Another stock I like to watch is BWP Trust. It’s basically the landlord to the Bunnings Warehouse chain. It reported its profit was up 14.6% on its $1.9 billion portfolio.

If we broaden out the scope to the wider market, you can see the property sector is starting to lift.

Mind you, we’re a long way from the giddy days of 2006/7. That’s why I think there’s plenty of room for this to run yet.

All this is perfectly in accord with the movement of our property clock over at Cycles, Trends and Forecasts. The clock actually tells you how the economy will move…long before the events come to pass.

For example, the next phase we’re looking for over in the US is a rapid expansion in new construction.
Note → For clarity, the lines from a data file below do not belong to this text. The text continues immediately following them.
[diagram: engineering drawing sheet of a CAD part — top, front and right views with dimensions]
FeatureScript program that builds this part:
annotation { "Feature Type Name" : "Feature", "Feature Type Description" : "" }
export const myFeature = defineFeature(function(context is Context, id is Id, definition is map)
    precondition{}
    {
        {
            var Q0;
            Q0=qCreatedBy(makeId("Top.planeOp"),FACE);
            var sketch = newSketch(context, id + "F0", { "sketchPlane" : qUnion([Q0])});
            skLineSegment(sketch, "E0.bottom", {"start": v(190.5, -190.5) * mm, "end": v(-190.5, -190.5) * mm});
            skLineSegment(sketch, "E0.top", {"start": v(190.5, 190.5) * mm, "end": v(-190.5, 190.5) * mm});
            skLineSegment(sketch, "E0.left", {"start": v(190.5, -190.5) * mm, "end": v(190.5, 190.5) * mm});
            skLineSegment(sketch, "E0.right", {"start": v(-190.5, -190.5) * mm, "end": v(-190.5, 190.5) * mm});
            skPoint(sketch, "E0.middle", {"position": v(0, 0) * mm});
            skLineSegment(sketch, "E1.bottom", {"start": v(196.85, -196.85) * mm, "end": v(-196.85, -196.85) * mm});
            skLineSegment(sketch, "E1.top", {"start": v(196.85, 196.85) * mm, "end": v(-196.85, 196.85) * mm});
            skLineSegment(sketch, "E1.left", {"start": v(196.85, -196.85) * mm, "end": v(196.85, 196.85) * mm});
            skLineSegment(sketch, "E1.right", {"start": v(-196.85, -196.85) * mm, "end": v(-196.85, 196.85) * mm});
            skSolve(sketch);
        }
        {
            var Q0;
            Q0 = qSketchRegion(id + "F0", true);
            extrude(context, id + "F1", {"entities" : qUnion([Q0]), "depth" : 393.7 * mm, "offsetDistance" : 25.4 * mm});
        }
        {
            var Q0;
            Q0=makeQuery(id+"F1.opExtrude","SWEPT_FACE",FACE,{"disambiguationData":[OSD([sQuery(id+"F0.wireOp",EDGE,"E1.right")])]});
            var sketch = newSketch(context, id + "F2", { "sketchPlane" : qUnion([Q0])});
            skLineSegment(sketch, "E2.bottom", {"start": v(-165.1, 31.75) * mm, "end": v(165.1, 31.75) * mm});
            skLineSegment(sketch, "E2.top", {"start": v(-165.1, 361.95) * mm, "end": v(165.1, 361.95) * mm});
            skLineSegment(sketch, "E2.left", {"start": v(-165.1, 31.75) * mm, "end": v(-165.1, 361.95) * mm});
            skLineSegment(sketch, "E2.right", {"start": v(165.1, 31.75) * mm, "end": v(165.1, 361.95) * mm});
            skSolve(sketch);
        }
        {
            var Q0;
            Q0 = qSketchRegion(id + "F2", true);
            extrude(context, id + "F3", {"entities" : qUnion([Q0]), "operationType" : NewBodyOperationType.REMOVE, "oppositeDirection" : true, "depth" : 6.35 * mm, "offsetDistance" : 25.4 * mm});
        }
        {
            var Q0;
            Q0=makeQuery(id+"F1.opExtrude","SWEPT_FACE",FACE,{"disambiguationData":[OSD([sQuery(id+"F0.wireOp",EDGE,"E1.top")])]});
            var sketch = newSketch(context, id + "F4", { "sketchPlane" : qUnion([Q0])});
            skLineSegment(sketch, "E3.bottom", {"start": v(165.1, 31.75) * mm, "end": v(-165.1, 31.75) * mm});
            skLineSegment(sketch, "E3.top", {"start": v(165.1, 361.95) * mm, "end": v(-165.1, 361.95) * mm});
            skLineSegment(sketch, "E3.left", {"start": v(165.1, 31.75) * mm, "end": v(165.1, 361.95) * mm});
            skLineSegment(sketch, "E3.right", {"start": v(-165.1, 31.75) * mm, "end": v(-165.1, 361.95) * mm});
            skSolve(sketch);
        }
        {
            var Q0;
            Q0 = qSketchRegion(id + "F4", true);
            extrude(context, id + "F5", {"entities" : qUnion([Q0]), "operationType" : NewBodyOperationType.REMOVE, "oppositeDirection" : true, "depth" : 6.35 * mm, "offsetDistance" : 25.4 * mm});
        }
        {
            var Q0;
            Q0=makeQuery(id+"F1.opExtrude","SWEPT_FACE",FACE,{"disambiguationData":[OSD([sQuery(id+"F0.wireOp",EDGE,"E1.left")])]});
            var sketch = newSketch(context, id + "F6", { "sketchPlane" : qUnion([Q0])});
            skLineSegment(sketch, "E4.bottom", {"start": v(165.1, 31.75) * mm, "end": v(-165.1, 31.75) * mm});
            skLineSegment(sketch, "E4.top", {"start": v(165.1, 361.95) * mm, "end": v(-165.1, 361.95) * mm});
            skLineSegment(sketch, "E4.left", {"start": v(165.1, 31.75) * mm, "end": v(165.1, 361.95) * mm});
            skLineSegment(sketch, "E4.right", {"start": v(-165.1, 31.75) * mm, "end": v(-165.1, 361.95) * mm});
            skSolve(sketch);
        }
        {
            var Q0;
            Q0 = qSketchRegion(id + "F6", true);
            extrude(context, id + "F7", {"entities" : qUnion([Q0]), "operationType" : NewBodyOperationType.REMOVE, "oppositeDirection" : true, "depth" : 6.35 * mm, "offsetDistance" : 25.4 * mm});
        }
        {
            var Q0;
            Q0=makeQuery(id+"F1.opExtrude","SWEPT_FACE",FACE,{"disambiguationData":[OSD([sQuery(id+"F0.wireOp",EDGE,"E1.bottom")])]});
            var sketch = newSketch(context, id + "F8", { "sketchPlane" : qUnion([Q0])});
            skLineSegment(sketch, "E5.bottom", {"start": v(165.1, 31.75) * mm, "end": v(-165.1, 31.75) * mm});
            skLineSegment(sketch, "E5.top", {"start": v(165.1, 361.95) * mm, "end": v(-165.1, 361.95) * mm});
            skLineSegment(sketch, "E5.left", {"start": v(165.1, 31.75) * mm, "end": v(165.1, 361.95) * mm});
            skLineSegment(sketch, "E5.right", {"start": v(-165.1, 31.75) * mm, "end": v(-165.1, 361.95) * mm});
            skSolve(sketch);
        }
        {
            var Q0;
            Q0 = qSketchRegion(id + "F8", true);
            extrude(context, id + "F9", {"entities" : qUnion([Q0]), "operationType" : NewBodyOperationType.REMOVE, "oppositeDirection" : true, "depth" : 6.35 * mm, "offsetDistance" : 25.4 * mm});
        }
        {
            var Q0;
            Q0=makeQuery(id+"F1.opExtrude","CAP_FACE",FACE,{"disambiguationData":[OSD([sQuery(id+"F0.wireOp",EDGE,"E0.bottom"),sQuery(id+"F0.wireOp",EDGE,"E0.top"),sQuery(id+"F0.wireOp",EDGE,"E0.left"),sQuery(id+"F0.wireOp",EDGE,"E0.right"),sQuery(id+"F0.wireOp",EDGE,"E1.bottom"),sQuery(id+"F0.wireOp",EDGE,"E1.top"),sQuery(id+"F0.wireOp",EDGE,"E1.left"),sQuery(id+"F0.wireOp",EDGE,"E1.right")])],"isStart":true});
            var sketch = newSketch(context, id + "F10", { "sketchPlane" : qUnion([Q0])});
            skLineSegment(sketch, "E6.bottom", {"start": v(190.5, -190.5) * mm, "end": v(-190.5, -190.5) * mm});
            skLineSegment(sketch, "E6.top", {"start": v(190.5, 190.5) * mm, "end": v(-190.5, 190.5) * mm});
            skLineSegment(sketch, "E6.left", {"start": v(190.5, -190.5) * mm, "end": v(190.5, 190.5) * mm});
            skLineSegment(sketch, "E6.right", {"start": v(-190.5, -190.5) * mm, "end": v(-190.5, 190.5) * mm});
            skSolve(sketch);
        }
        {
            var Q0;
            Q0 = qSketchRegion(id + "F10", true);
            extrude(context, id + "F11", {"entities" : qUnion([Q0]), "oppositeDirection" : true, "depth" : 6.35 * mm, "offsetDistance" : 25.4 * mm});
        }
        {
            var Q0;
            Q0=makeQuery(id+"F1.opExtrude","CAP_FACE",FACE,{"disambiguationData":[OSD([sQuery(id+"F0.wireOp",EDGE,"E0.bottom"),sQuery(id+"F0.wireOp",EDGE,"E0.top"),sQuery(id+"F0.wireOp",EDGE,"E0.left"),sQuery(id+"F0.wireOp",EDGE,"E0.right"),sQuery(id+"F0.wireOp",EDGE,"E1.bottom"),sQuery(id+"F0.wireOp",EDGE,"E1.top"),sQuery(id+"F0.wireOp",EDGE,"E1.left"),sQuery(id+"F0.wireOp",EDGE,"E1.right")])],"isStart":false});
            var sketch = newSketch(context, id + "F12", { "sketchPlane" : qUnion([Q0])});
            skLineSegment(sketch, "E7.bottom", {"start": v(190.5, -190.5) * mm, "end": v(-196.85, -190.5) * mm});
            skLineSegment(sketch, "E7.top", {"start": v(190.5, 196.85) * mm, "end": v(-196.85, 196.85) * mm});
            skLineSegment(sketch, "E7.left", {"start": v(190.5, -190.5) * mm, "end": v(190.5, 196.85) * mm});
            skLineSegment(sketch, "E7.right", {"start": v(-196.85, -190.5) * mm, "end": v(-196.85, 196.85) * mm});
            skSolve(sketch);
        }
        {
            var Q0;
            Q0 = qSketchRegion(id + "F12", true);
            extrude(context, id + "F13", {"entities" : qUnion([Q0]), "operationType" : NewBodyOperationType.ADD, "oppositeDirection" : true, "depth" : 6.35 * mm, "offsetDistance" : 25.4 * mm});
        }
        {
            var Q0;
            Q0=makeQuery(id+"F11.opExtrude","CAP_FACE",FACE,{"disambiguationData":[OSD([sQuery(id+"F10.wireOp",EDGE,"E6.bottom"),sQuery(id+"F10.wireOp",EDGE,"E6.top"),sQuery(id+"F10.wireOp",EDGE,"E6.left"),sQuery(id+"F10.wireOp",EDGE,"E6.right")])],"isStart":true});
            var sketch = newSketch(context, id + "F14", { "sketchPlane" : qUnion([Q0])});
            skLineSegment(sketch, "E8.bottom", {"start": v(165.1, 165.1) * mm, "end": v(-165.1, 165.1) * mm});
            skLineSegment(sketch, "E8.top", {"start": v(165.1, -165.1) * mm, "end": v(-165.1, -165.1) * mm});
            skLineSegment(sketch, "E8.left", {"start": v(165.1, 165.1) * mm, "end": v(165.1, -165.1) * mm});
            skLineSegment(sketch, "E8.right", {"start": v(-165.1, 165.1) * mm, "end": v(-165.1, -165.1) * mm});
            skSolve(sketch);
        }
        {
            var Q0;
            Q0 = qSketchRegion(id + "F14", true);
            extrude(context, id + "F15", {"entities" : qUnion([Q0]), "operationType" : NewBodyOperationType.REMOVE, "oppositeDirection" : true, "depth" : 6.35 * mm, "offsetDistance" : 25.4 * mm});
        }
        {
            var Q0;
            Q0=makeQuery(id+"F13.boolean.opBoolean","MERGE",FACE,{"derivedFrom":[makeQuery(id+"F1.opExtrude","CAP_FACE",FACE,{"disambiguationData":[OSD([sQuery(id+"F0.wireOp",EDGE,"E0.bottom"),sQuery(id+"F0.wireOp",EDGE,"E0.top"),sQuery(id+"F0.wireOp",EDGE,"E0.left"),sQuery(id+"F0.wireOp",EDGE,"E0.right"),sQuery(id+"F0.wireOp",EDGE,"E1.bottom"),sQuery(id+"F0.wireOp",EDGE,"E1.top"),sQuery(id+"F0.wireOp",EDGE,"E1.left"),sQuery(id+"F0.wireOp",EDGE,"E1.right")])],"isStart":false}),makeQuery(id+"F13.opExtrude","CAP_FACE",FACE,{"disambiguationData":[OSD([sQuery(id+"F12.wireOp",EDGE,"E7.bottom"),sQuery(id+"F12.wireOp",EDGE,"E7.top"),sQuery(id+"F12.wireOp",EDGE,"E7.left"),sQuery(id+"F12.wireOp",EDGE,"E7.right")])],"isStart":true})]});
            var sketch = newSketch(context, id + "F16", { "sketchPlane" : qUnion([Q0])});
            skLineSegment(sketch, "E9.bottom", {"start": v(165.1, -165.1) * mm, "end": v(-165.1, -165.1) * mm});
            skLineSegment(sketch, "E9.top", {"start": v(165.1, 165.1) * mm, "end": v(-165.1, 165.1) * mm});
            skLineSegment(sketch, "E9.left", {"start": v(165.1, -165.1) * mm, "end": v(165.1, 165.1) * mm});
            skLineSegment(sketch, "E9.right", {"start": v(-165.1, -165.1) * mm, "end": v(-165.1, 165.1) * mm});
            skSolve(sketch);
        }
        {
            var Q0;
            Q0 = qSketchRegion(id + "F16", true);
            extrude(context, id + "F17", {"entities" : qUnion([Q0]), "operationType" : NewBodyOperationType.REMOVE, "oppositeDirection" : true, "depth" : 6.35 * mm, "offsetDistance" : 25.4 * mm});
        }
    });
Of course, for that to happen, people need to be able to afford to buy in. That hasn’t been easy over in the US in the wake of the subprime debacle that brought on what the Americans call the ‘Great Recession’.

So it was with interest I saw this from USA Today…

Quote:
‘US makes it easier to buy first home

‘New policies — including lower down payment requirements, decreased mortgage insurance premiums and looser lending standards — are intended to make it easier for first-time like Mr Eddleman to get a loan…

‘Easier access to credit will be one factor in getting first-time home buyers into the market. A bigger factor may be that Millennials are settling down. “The pure demographics [of Millenials overtaking Baby Boomers as the nation’s largest generation] are going to increase the number of first time buyers in the market.”’


This will soon put the American banks back into the profitable business of financing property. That’s basically what banks all over the world exist to do. They’ve left businesses to raise money from the share and bond markets these days.

This trend’s been 100 years in the making.

The Economist reported on this in late January.

Here’s the key quote: ‘Since the 1970s virtually the entire increase in the ratio of private-sector debt to GDP around the world has been caused by rising levels of mortgage lending.’

What? Aren’t we Westerners nothing but a bunch of spendthrift consumers who cannot be trusted to contain ourselves within a five mile radius of a shopping centre? Don’t our Depression-era forefathers look down upon us from the heavens and shake their head at our profligacy?

Actually no. We just need more debt to buy into the property market. All the banks ask is that you pledge your lifetime earnings in advance.

Banks of course get a higher return on property loans than they do on business loans because the regulatory rules state they have to hold less capital against a property loan. The study the Economist referencessays banks actually resemble ‘real estate funds’ who borrow short (deposits) to lend long (property loans).

That is to say, our money on deposit is hostage to the banks’ property portfolios. That’s ok for now; it’s when the boom really gets going that the worries will start to kick in…

We’ve all become slaves to the banks. The ruling elite don’t want you to know this of course.